The Constitution is made for all time and not for one particular period. As time goes on there are new problems and dimensions to life, new practices and ideas. *265An attack to a rule may require a study of that rule in the light of these changes. The Court of Appeals, like the Supreme Court, takes an oath to support the Constitution. Unless the Supreme Court has passed upon the constitutional question involved in the appeal this Court would he derelict in its duty if it did not consider the question. Neither would assistance in the enforcement of an unconstitutional rule be in keeping with this oath.

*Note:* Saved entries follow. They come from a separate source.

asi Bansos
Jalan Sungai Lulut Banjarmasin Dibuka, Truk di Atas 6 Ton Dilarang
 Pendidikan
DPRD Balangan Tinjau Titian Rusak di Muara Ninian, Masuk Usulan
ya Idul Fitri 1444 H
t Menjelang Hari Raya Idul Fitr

There are several examples of the federal intermediate appellate courts construing the validity of rules espoused by the United States Supreme Court. In Sibbach v. Wilson & Co., 108 F.2d 415 (7th Cir. 1939), the Circuit Court of Appeals recognized that the ultimate question to be determined was the validity of Rule 35(a) of the Rules of Civil Procedure. The federal intermediate appellate court felt no inhibition which would preclude it from entering into an investigation of the validity of the rules espoused by a higher court. When that case was subsequently appealed to the Supreme Court, there was not the slightest attempt to curtail the lower court’s jurisdiction in this area. Sibbach v. Wilson & Co., Inc., 312 U.S. 1, 61 S.Ct. 422, 85 L.Ed 479 (1940).
Compare the above case with Murphree v. Mississippi Pub. Corp., 149 F.2d 138 (5th Cir. 1945), where the federal intermediate appellate court felt that since their superior court had promulgated the rules they could do nothing other than conclude that the court had the power to do so. That Court of Appeals was properly chastised by the Supreme Court when that same case later reached the Supreme Court:
“ * * * The fact that this Court promulgated the rules as formulated and recommended by the Advisory Committee does not foreclose consideration of their validity, meaning or consistency. * * * ” Mississippi Publishing Corp. v. Murphree, 326 U.S. 438, 444, 66 S.Ct. 242, 90 L.Ed. 185 (1946).
Unless expressly precluded from doing so, common sense would require a court of appeals to decide all of the issues in an appealable case.
Protection of the rights of individuals is the foundation upon which the superstructure of American jurisprudence was constructed. No judicial authority from the Chief Justice of the United States Supreme Court to a Justice of the Peace may emasculate from the Constitution common law rights preserved therein.
I therefore submit that this Court not affirm the conviction of Walter Meek until after due examination of the constitutionality of Rule 27 of the Rules of Criminal Procedure and a determination of whether the enforcement of this Rule under punishment of contempt violates the defendant’s constitutional rights.